Los hombres se miraron sorprendidos. El señor Wooh asintió con la cabeza. Si Jorge hubiese visto sus ojos, habría leído en ellos estos pensamientos del mago: «Sigamos a esa niña. Así veremos dónde ha escondido los papeles, nos apoderaremos de ellos y nos largaremos en la barca sin pagar absolutamente nada. ¡Pero cuidado con el perro!».
Jorge iba delante. Tim, entre ella y los dos hombres. De cuando en cuando, gruñía ferozmente como diciendo: «Si tocáis un solo pelo a Jorge os haré pedazos». El mago y su acompañante procuraban no acercarse a él. Lo enfocaban a cada momento con su linterna, para asegurarse de que no se estaba preparando para arrojarse sobre ellos.
Jorge los condujo al lugar de la playa donde los malhechores habían dejado su barca. El señor Wooh exclamó:
—¿Dónde está nuestro bote? Estaba atado a esas rocas.
—¿Es aquél que está detrás de aquella roca? —preguntó Jorge, subiendo a una gran roca que se internaba en el agua.
Los dos hombres se acercaron al borde de la roca para mirar y Jorge les dio la mayor sorpresa que habían recibido en su vida. Se arrojó sobre el señor Wooh y, de un fuerte empujón, lo lanzó al agua. Luego azuzó a Tim, que estaba ya bastante excitado, y éste se abalanzó sobre el desconocido, haciéndolo caer igualmente al agua.
—Tendrán que ir nadando a tierra firme —les gritó Jorge—. La corriente se ha llevado su barca, después de haberla desatado yo.
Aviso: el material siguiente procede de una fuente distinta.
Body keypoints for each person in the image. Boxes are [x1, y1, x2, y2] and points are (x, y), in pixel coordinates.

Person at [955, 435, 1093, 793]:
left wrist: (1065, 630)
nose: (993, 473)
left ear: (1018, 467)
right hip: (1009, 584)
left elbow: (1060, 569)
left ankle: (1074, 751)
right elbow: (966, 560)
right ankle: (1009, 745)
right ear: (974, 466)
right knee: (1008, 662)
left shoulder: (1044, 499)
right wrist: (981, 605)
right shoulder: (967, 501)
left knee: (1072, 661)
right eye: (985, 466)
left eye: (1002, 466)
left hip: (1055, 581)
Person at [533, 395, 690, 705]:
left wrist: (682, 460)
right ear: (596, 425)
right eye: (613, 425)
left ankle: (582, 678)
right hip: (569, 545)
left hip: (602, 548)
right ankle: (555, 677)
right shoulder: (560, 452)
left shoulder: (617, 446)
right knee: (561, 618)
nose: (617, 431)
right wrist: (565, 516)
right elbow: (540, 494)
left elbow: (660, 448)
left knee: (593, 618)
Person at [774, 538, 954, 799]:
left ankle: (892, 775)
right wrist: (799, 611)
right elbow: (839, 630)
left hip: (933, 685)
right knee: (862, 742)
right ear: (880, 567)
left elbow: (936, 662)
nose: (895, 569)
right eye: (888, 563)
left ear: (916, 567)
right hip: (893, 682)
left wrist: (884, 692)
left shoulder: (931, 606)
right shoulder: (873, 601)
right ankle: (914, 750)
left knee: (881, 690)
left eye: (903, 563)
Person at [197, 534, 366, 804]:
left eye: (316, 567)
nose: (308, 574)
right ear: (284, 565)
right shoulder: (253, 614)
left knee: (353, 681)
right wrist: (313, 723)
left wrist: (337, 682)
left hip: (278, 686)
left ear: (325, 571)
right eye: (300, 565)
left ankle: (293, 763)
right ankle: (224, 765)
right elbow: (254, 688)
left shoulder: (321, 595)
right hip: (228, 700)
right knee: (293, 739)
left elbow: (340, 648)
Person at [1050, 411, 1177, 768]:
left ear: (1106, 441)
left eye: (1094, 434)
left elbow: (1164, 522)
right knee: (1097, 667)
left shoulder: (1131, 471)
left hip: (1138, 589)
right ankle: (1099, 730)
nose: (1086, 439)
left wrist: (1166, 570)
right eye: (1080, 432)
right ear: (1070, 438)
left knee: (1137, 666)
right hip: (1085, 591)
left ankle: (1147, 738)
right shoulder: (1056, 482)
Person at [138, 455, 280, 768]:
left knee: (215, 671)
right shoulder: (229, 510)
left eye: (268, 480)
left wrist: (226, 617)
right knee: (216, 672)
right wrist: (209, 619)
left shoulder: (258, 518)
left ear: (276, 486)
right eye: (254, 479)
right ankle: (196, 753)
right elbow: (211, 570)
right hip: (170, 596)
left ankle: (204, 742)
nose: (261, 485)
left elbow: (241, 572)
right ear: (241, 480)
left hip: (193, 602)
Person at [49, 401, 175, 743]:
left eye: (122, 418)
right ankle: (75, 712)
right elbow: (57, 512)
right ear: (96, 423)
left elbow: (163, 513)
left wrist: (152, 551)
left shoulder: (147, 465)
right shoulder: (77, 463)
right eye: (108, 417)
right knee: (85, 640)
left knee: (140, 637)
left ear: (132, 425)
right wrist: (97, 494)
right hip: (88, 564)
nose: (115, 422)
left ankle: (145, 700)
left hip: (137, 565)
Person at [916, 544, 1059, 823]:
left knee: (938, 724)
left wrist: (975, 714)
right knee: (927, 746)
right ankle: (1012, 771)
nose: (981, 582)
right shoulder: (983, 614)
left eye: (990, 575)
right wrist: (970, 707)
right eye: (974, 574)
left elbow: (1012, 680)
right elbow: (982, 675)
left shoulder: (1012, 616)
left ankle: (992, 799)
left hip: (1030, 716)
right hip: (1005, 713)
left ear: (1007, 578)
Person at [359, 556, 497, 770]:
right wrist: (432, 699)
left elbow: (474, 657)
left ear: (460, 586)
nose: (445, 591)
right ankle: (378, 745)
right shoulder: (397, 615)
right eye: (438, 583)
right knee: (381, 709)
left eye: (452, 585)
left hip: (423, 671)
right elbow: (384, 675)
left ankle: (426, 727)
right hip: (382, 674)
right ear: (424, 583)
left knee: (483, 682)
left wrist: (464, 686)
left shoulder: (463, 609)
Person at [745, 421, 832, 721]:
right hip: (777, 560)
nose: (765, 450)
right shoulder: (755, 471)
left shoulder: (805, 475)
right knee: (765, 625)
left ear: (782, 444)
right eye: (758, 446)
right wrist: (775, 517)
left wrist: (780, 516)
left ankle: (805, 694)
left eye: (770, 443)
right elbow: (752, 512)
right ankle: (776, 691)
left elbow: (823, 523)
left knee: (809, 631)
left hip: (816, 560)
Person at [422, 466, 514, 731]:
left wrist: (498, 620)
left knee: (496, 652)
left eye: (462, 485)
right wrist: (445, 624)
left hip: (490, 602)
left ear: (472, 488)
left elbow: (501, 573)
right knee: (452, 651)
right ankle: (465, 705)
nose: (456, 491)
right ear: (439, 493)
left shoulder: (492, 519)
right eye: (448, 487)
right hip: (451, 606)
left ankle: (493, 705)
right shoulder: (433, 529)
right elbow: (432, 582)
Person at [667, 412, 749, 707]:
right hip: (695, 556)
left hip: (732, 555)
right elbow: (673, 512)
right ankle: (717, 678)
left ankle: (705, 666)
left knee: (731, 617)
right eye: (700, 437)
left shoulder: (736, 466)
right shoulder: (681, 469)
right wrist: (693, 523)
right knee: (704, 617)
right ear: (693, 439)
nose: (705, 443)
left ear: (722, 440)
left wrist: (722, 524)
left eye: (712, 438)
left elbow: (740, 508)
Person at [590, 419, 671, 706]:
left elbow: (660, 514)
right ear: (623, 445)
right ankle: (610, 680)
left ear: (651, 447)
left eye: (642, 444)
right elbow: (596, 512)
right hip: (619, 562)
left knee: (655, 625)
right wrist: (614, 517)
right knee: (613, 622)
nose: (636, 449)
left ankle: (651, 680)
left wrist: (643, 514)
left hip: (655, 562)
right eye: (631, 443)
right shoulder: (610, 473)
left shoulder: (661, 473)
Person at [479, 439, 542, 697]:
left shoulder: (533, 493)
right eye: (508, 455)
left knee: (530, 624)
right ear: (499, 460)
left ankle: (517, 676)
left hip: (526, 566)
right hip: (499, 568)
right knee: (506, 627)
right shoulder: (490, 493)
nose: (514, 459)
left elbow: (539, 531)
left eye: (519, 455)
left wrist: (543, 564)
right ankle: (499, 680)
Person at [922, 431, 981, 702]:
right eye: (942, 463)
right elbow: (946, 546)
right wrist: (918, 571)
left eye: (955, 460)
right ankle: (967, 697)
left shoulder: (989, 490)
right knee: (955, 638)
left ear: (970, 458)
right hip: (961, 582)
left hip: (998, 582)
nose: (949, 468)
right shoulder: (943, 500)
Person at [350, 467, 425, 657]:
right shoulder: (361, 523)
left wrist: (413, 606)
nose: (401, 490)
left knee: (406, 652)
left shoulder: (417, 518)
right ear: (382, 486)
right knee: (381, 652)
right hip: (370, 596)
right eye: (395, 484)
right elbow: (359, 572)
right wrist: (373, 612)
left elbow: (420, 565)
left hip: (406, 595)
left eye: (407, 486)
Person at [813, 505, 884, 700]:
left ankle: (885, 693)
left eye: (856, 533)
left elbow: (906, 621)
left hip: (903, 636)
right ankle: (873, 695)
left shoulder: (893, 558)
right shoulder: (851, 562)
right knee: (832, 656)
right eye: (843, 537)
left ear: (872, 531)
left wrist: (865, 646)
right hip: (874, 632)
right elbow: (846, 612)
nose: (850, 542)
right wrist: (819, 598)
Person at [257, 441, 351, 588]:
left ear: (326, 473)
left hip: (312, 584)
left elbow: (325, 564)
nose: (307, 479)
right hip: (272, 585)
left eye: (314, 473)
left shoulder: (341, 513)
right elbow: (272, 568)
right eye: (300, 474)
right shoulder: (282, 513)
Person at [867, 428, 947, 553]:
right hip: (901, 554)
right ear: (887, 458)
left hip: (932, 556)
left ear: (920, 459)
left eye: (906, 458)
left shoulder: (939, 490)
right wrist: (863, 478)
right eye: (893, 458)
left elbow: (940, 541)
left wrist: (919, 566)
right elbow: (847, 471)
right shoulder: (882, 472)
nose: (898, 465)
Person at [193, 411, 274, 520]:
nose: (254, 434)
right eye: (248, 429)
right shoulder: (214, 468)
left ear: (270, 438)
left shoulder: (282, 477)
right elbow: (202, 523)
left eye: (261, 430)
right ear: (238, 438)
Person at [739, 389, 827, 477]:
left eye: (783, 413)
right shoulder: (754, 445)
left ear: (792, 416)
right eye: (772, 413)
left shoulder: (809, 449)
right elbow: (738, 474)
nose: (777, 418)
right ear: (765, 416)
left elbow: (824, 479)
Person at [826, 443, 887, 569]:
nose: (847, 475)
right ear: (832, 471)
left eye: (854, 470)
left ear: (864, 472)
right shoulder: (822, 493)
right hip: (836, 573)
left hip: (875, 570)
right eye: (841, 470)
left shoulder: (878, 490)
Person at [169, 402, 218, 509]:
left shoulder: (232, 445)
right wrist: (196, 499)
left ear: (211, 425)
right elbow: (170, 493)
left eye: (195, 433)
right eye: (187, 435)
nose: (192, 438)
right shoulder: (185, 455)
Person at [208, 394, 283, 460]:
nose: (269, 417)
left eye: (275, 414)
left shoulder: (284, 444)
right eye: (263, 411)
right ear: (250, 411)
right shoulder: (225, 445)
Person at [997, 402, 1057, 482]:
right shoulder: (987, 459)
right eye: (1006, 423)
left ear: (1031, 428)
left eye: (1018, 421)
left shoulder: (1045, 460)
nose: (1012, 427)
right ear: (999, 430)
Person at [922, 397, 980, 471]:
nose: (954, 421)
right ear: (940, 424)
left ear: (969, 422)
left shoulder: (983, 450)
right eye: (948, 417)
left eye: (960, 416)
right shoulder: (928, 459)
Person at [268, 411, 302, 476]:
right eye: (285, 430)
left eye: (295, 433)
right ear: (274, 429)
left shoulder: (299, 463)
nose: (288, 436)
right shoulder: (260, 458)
Les aconsejo que no traten de volver a la isla. Tim está vigilando y los hará pedazos si se atreven a acercarse.
Los dos hombres sabían nadar, pero no lo bastante bien para llegar a tierra firme. Lo malo era que tampoco podían volver a la isla, pues allí estaba aquel perrazo, ladrando con furia y enseñando sus afilados colmillos. Empezaron a nadar describiendo círculos, sin saber qué hacer.
—¡Me voy a tierra firme! —dijo Jorge subiendo a su barca—. Avisaré a la policía, y los agentes vendrán por ustedes mañana por la mañana. Ya pueden volver a la isla. Pero van a pasar mucho frío esta noche. Adiós.
Y la niña se alejó en su barca. Tim iba en la popa, vigilando para evitar que se acercasen los dos enemigos. El perro dio un lengüetazo a Jorge. ¡Era una niña admirable: no tenía miedo a nadie ni a nada! ¡Qué orgulloso estaba de ser su perro! ¡Guau! ¡Guau! ¡Guau!